After two separate incidents of missiles fired at U.S. navy ships from Houthi-controlled areas of Yemen, the U.S. struck back, launching tomahawk missiles and destroying coastal radar installations in the country.
Yemen is in the throes of a bloody civil war between the government, supported by Saudi Arabia and its ally the United States, and the Iran-backed Houthi rebels.
In both attacks on Navy ships — one on Tuesday and one on Wednesday evening — U.S. vessels were intentionally targeted by Houthi-controlled radar stations before being fired upon. Both times, the missiles failed to find their intended targets, but officials have said that they are sure rebels were intentionally targeting the American ships because spotters were witnessed nearby before the missiles were launched.
“Anybody who puts U.S. Navy ships at risk,” Captain Jeff Davis, a U.S. Defense Department spokesman, said on Tuesday, “does so at their own peril.”
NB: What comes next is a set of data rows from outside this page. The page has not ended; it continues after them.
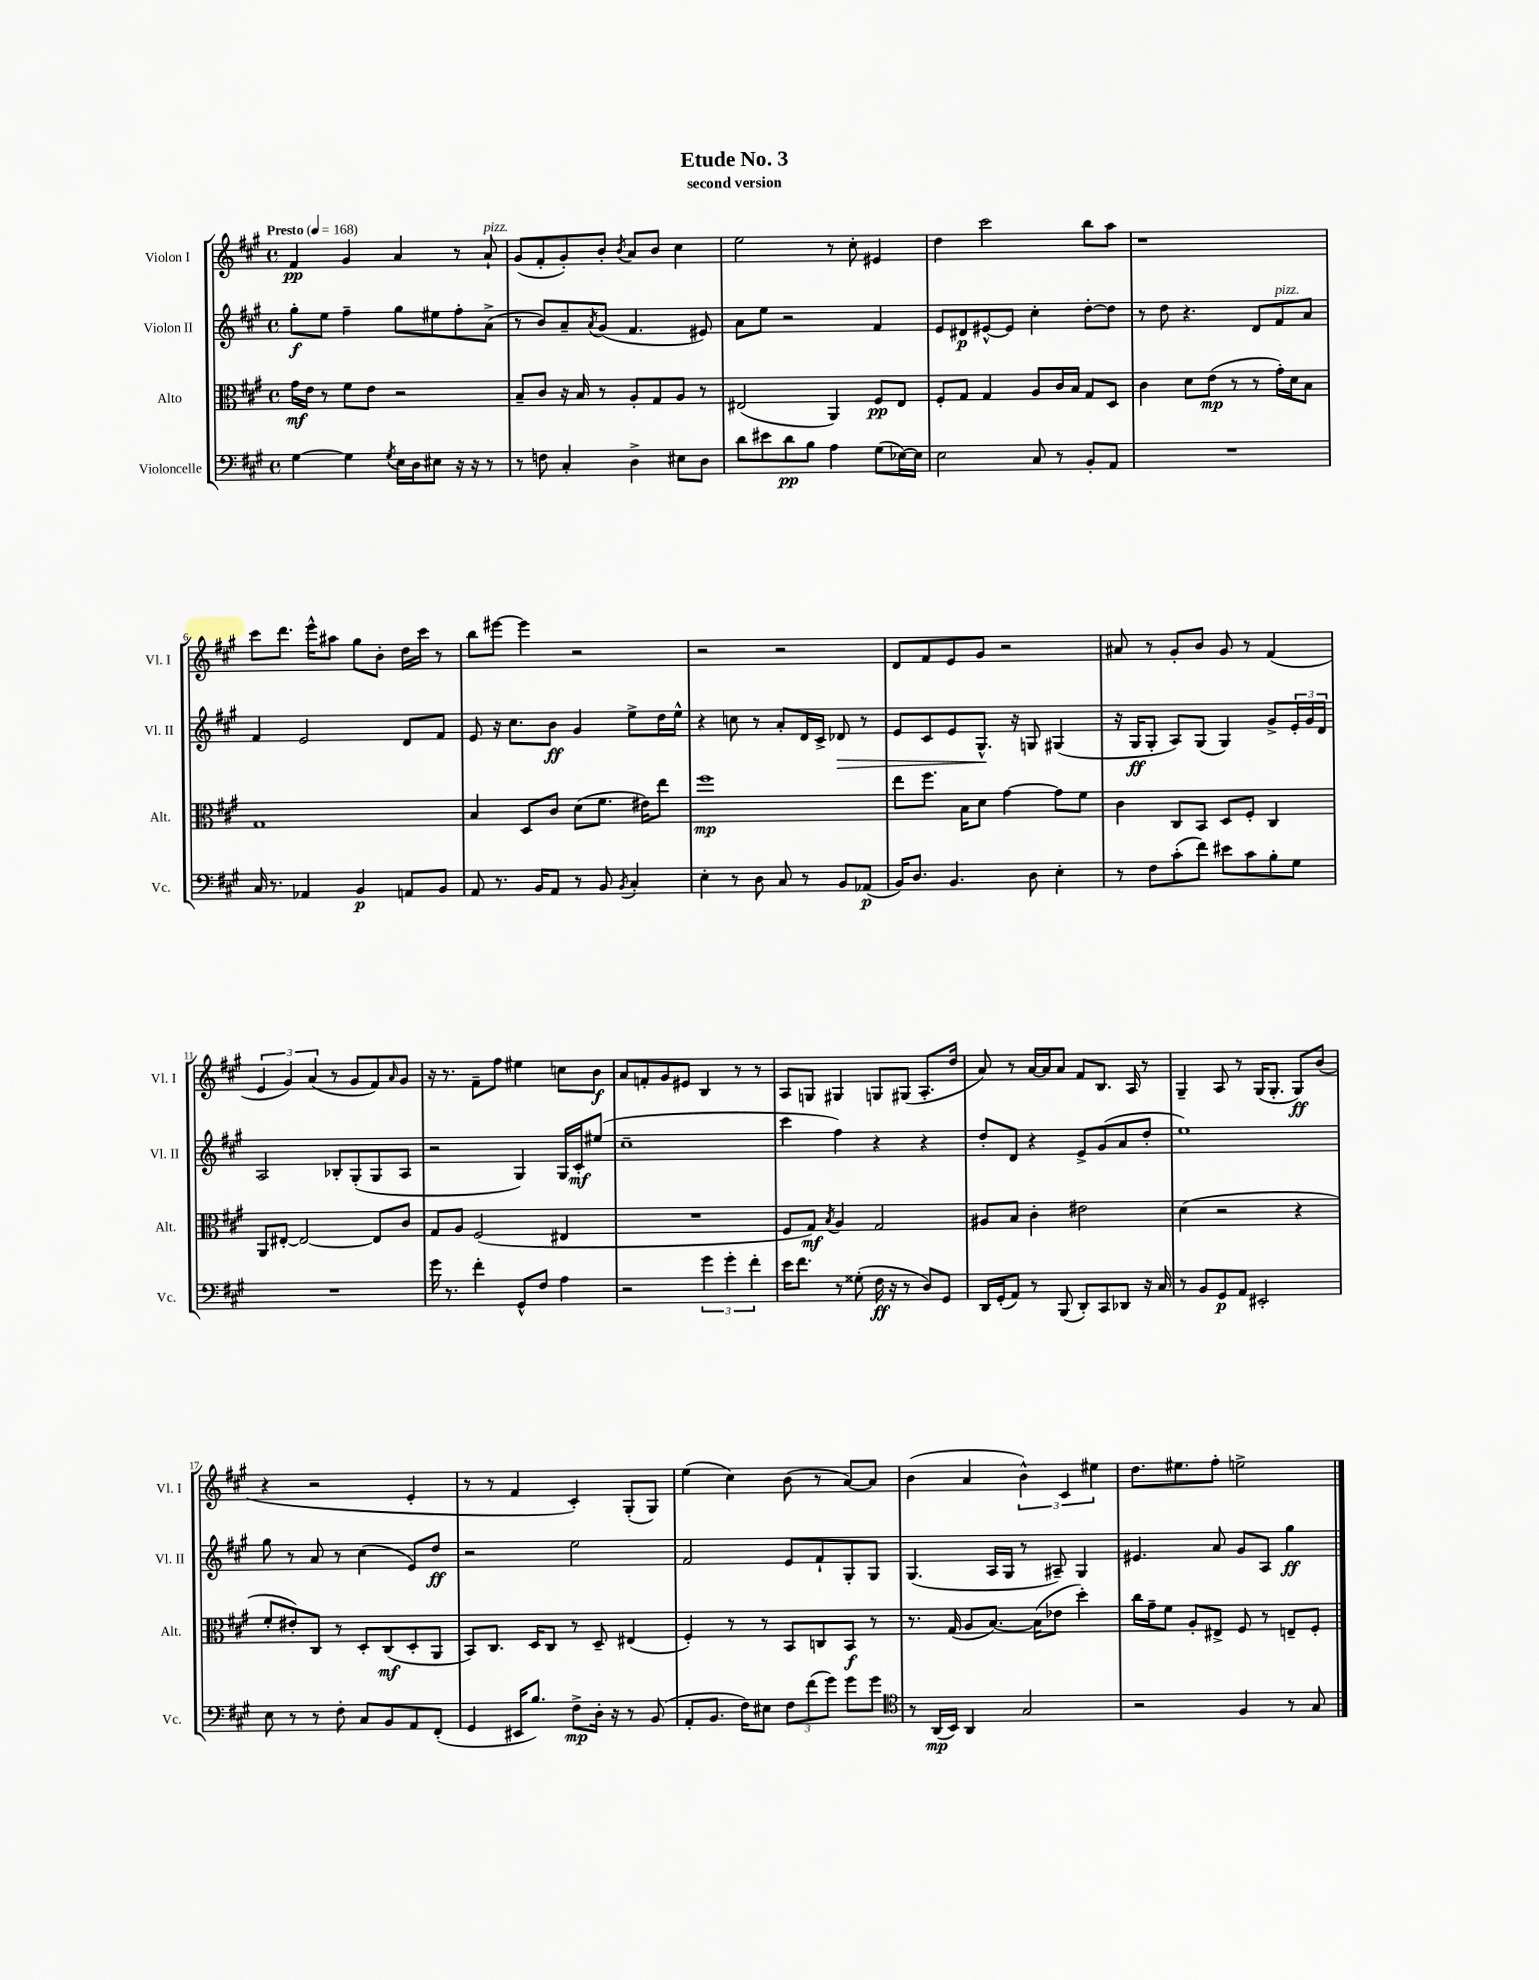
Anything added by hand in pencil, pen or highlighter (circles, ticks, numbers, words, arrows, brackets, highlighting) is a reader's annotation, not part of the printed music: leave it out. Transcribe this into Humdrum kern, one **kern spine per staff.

**kern	**kern	**kern	**kern
*staff4	*staff3	*staff2	*staff1
*clefF4	*clefC3	*clefG2	*clefG2
*k[f#c#g#]	*k[f#c#g#]	*k[f#c#g#]	*k[f#c#g#]
*M4/4	*M4/4	*M4/4	*M4/4
*met(c)	*met(c)	*met(c)	*met(c)
*MM168	*MM168	*MM168	*MM168
[4G#	16g#	8gg#'	4f#
.	16e	.	.
.	8r	8ee	.
4G#]	8f#	4ff#~	4g#
.	8e	.	.
8qG#	.	.	.
16E	2r	8gg#	4a
16D	.	.	.
8E#	.	8ee#	.
16r	.	8ff#'	8r
16r	.	.	.
8r	.	(8a^	8a`
=	=	=	=
8r	8B~	8r	(8g#
8F	8c#	8b)	8f#'
4C#'	16r	8a~	8g#')
.	16B	.	.
.	.	8qa	.
.	8r	(8g#	8b'
.	.	.	8qb
4D^	8A'	4.f#	8a
.	8G#	.	8b
8E#	8A	.	4cc#
8D	8r	8e#)	.
=	=	=	=
8d	(2E#	8a	2ee
8e#	.	8ee	.
8d	.	2r	.
8B	.	.	.
4A	4AA)	.	8r
.	.	.	8cc#'
(8G#	8F#	4f#	4e#
[16E-)	8E#	.	.
16E-]	.	.	.
=	=	=	=
2E	8F#'	8e	4dd
.	8G#	8d#	.
.	4G#	[8e#^^	2ccc#
.	.	8e#]	.
8C#	8A	4cc#'	.
8r	16c#	.	.
.	16B	.	.
8BB'	8G#	[8dd'	8bb
8AA	8D	8dd]	8aa
=	=	=	=
1r	4c#	8r	1r
.	.	8dd	.
.	8d	4.r	.
.	(8e	.	.
.	8r	.	.
.	8r	8d	.
.	16g#')	8f#	.
.	16d	.	.
.	8B	8a	.
=	=	=	=
16C#	1G#	4f#	8ccc#
8.r	.	.	.
.	.	.	8.ddd
4AA-	.	2e	.
.	.	.	16eee^^
.	.	.	8aa#
4BB	.	.	8gg#
.	.	.	8b'
8AA	.	8d	16dd
.	.	.	16ccc#
8BB	.	8f#	8r
=	=	=	=
8AA	4B	8e	8bb
8.r	.	16r	[8eee#
.	.	8.cc#	.
.	8D	.	4eee#]
16BB	.	.	.
8AA	8c#	8b	.
8r	(8d	4g#	2r
8BB	8.f#	.	.
8qBB	.	.	.
4C#'	.	8ee^	.
.	16e#)	.	.
.	8ee	16dd	.
.	.	16ee^^	.
=	=	=	=
4E'	1ff#	4r	2r
8r	.	8cc	.
8D	.	8r	.
8C#	.	8a'	2r
8r	.	16d	.
.	.	16c#^	.
8BB	.	8d-	.
(8AA-	.	8r	.
=	=	=	=
16BB)	8ee	8e	8d
8.D	.	.	.
.	8.ff#	8c#	8f#
4.BB	.	8e	8e
.	16B	.	.
.	8d	8.G#^^	8g#
.	[4g#	.	2r
.	.	16r	.
8D	.	8G	.
4E'	8g#]	(4G#	.
.	8f#	.	.
=	=	=	=
8r	4c#	16r	8a#
.	.	16G#	.
8F#	.	8G#'	8r
(8c#'	8C#	8A)	8g#'
8f#)	8BB	(8G#	8b
8e#	8D	4G#)	8g#
8c#	8F#'	.	8r
8B'	4C#	8g#^	(4f#
8G#	.	24e'	.
.	.	24g#	.
.	.	24d	.
=	=	=	=
1r	8AA	2A	6e
.	[8E#'	.	.
.	.	.	6g#)
.	2E#_	.	.
.	.	.	(6a
.	.	8B-'	8r
.	.	(8G#'	8g#
.	8E#]	8G#	8f#)
.	.	.	16qqa
.	8c#	8A	8g#
=	=	=	=
16g#	8G#	2r	16r
8.r	.	.	8.r
.	8A	.	.
4f#'	(2F#	.	8f#~
.	.	.	8ff#
8GG#^^	.	4G#)	4ee#
8F#	.	.	.
4A	4E#	16G#	8cc
.	.	16c#'	.
.	.	(8ee#	8b
=	=	=	=
2r	1r	1cc#~	8a
.	.	.	8f'
.	.	.	8g#
.	.	.	8e#
6g#	.	.	4B
6g#'	.	.	.
.	.	.	8r
6f#'	.	.	.
.	.	.	8r
=	=	=	=
16e	8F#	4ccc#	8A
8.f#	.	.	.
.	8G#)	.	8G
.	8qB	.	.
8r	4A	4ff#)	4G#
(8G##'	.	.	.
16F#	2G#	4r	8G
16r	.	.	.
8r	.	.	(8G#
8D)	.	4r	8.A'
8GG#	.	.	.
.	.	.	16dd
=	=	=	=
16DD	8A#	8dd'	8a)
(16GG#'	.	.	.
8AA)	8B	8d	8r
8r	4c#'	4r	[16a
.	.	.	16a]
(8BBB	.	.	8a
8DD')	2e#	8e^	8f#
8CC#	.	(8g#	8.B
8DD-	.	8a	.
.	.	.	16A
16r	.	8dd'	8r
16C#	.	.	.
=	=	=	=
8r	(4d	1ee)	4G#~
8BB	.	.	.
8GG#	2r	.	8A
8AA	.	.	8r
2EE#'	.	.	(16G#
.	.	.	8.G#'
.	4r	.	8G#)
.	.	.	(8b
=	=	=	=
8E	8f#'	8gg#	4r
8r	8e#')	8r	.
8r	8C#	8a	2r
8F#'	8r	8r	.
8C#	8D'	(4cc#	.
8BB	(8C#	.	.
8AA	8D'	8e)	4e'
(8FF#'	8AA	8dd	.
=	=	=	=
4GG#	8BB)	2r	8r
.	8.C#	.	8r
16EE#	.	.	4f#
8.B)	16D	.	.
.	8C#	.	.
8F#^	8r	2ee	4c#')
16D'	8D~	.	.
16r	.	.	.
8r	(4E#	.	(8G#'
(8BB	.	.	8G#)
=	=	=	=
8AA'	4F#')	2f#	(4ee
8.BB	.	.	.
.	8r	.	4cc#)
16F#)	.	.	.
8E#	8r	.	.
12F#	8BB	8e	(8b
(12f#	.	.	.
.	8C	8f#`	8r
12g#)	.	.	.
8g#	8BB	8G#'	[8a)
8g#	8r	8G#	8a]
=	=	=	=
*clefC4	*	*	*
8r	8.r	(4.G#	(4b
(16AA	.	.	.
16BB)	(16G#	.	.
4AA	8A	.	4a
.	[8.B)	16A	.
.	.	16G#	.
2G#	.	8r	6b^^)
.	(16B]	.	.
.	8e-	8A#~)	.
.	.	.	6c#
.	4dd')	4G#	.
.	.	.	6ee#
=	=	=	=
2r	16cc#	4.e#	8.dd
.	16g#~	.	.
.	8f#	.	.
.	.	.	8.ee#
.	8A'	.	.
.	8E#^	8a	8ff#'
4F#	8F#	8g#	2ee^
.	8r	8A	.
8r	8E~	4gg#	.
8G#	8F#'	.	.
==	==	==	==
*-	*-	*-	*-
According to Pentagon press secretary Peter Cook, President Obama promptly approved the strikes, the idea being that by destroying the Houthi radars, it will be much harder for rebels to target U.S. ships in the future.
Recent strikes on the United States Navy are believed to be retaliation for an air strike over the weekend, which killed 140 people and has been widely blamed on Saudi Arabia.
“These limited self-defense strikes were conducted to protect our personnel, our ships, and our freedom of navigation in this important maritime passageway,” Cook said about Wednesday’s action. “The United States will respond to any further threat to our ships and commercial traffic, as appropriate, and will continue to maintain our freedom of navigation in the Red Sea … and elsewhere around the world.”